(Collected data)
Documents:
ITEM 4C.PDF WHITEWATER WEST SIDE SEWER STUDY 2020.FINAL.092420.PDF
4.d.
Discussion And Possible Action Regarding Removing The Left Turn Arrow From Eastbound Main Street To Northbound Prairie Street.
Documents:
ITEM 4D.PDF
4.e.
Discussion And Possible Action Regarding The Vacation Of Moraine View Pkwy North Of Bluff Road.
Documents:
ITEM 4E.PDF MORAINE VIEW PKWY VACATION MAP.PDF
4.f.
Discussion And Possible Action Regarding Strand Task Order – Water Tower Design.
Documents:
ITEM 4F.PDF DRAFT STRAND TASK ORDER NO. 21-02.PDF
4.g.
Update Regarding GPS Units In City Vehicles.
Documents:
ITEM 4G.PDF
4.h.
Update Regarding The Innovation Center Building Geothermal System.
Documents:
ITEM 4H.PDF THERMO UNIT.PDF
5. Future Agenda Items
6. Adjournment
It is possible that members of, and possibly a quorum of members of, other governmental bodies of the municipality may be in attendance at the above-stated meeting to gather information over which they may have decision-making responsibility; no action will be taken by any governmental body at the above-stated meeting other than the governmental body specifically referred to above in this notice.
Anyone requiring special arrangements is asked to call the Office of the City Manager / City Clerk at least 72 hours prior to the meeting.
...
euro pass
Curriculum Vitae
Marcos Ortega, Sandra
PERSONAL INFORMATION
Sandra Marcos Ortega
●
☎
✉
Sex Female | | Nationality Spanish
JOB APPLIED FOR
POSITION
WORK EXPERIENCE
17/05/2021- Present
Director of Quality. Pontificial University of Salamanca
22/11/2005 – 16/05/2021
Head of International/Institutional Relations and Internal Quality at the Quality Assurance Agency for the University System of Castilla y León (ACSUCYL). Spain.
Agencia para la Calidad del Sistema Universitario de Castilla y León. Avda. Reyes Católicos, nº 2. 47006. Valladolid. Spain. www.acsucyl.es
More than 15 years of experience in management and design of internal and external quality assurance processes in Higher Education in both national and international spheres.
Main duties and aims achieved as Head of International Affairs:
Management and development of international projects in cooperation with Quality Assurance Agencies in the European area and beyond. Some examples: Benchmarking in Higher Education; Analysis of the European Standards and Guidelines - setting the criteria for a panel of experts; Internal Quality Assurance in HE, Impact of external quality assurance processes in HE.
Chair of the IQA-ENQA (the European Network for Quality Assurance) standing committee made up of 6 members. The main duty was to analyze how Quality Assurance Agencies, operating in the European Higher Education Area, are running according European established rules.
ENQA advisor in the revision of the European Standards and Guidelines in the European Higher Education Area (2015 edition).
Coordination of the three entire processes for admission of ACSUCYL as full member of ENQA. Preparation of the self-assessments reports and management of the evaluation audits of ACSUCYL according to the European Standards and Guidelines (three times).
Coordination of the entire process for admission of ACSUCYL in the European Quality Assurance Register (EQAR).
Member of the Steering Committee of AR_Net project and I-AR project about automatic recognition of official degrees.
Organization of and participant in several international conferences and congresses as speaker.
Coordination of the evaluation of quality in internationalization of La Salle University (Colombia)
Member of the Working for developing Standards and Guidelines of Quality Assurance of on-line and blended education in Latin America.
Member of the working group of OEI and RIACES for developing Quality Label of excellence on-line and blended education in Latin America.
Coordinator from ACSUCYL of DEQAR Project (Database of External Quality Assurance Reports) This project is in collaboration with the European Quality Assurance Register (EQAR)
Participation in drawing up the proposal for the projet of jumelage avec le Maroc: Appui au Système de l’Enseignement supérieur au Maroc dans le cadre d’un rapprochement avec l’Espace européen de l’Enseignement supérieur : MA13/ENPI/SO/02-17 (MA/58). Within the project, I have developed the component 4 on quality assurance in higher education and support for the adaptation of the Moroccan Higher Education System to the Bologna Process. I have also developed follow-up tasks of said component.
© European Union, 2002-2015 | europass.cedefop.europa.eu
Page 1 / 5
...
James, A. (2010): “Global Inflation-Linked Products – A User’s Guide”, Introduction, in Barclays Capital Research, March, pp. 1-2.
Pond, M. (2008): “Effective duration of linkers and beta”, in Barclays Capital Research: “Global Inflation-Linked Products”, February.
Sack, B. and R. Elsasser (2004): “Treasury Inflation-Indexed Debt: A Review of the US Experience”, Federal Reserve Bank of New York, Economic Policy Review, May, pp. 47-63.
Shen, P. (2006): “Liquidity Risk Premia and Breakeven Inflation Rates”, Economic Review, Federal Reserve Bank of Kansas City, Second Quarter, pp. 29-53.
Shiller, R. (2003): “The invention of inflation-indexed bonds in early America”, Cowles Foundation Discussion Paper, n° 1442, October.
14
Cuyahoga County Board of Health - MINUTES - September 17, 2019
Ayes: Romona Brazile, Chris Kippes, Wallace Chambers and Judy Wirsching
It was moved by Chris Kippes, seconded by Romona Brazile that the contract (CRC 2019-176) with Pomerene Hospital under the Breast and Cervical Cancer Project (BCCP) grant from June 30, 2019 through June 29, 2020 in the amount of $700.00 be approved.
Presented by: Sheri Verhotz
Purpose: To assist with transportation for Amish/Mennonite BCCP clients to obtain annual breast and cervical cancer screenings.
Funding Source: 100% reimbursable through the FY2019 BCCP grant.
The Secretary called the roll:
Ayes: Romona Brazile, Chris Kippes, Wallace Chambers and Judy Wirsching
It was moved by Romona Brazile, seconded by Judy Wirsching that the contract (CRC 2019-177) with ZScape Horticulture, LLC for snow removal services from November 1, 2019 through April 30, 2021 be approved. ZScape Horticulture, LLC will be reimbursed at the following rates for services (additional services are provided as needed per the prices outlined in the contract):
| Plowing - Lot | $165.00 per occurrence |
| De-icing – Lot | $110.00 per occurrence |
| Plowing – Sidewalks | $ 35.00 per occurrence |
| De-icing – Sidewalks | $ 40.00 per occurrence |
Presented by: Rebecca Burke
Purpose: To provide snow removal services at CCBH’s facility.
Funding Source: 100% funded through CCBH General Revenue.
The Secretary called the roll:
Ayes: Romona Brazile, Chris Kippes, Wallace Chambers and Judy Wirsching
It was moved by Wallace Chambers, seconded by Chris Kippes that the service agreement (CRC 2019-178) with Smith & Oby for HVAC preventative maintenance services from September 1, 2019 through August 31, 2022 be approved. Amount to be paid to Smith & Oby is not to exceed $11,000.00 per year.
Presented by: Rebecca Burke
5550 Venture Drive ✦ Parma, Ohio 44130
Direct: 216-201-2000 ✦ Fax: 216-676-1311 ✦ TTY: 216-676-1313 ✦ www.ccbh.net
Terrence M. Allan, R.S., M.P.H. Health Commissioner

#### WHAT YOU NEED TO DO
Please give again the lines above between the line holding "6. Adjournment" and the line holding "Anyone requiring special", inclusive, exactly as they are and with nothing added.

#### RESPONSE TO THIS TASK
6. Adjournment
It is possible that members of, and possibly a quorum of members of, other governmental bodies of the municipality may be in attendance at the above-stated meeting to gather information over which they may have decision-making responsibility; no action will be taken by any governmental body at the above-stated meeting other than the governmental body specifically referred to above in this notice.
Anyone requiring special arrangements is asked to call the Office of the City Manager / City Clerk at least 72 hours prior to the meeting.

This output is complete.